** START Page text **

In real life, Eccleston doesn't flirt. It's more interesting than that. He fixes you with his full attention, so you feel you must be very fascinating. As our photographer later observes, "He's incredibly receptive, and prepared to expose himself to everyone equally, but there's also a real sense of watchfulness. He is soaking up everything like a sponge."
But he is also holding himself in reserve. He knows not to give away anything too precious. Eccleston has always had a stormy relationship with the press, who respect his acting skills but are almost pathologically obsessed with his private life. (Current speculation has him linked to his Flesh and Blood co-star Emma Cunniffe). In the past he has cheerfully dismissed his love life as "a cavalcade of comedy", but ask for specific names, and he's liable to explode. These days, however, he's learning to deflect more. When we begin talking about screen sex - and, trust me, Eccleston's bedroom scenes with Nicole Kidman [The Others], Renee Zellwegger [A Price Above Rubies] and Kate Winslet [Jude] make it hard not to - he pauses, then says with a roguish grin. "I only take three minutes, and I can do it twice. I'm not good in bed, but I'm funny."
Considering that he tends to play character roles rather than the romantic lead, Eccleston has a huge fan base. Audiences sense he will never do anything false or flashy. They'll even tune in for more complex, issues- driven television dramas like Our Friends in The North, Hillsborough and Flesh and Blood just because he's in it. And if any actor can bring new energy to the bodice-ripper, it's Eccleston, though he can be tough when the work isn't up to scratch. "It's the way I was brought up." Although he loved McGovern's scripts for Cracker (which used a traditional police drama to tackle racism, homophobia and misogyny), he got himself written out of the series when his character, DCI Billborough, became a mere sidekick to Robbie Coltrane, cannily negotiating a famous death scene. He turned down roles in Peak Practice and Pie in the Sky and has regularly lambasted middle-class aspirational TV - "it's all vets, goats and doctors" - for disrespecting the audience.
You sense that success doesn't entirely suit Eccleston. Although Shallow Grave brought him cult status in 1994 f (playing David, the accountant- turned-mad-axe wielder), he later dismissed it as "superficial and thin, an example of style over content". He also turned down the role of Begbie in Boyle's follow-up, Trainspotting. When I suggest he was right not to get typecast as an Edinburgh psycho, he admits with some grace, "I wanted the other part [played by Ewan McGregor]. I thought I could be quite a convincing smackhead. But it worked out for the best. I couldn't imagine anyone but Bobby Carlyle playing the role of Begbie."

** END Page text **

#### [Prompt]
In the profile of Eccleston, what role did he play in Shallow Grave?

** START Stored data **

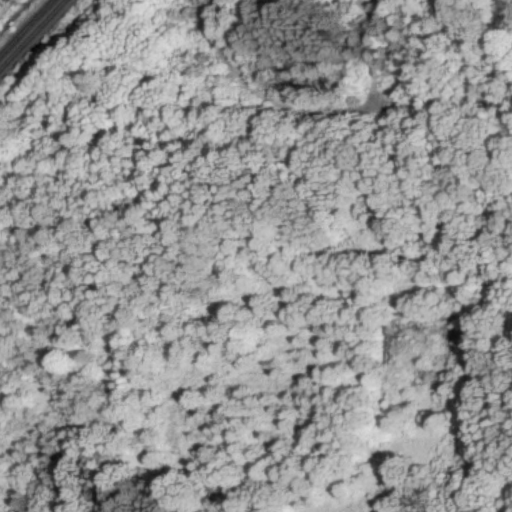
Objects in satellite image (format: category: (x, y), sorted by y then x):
railway: (24, 26)
railway: (30, 33)
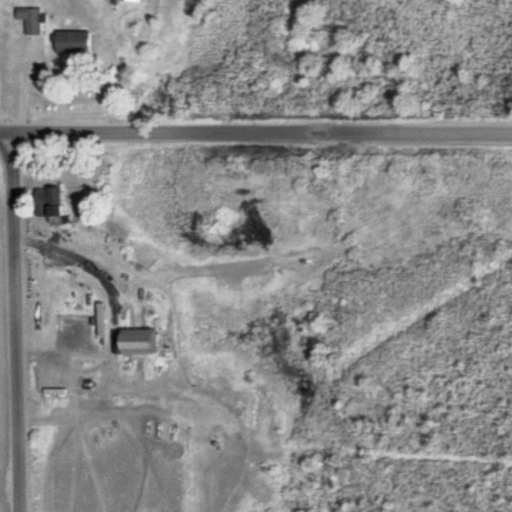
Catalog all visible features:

** END Stored data **

#### [Response to the task]
David, the accountant-turned-mad-axe wielder.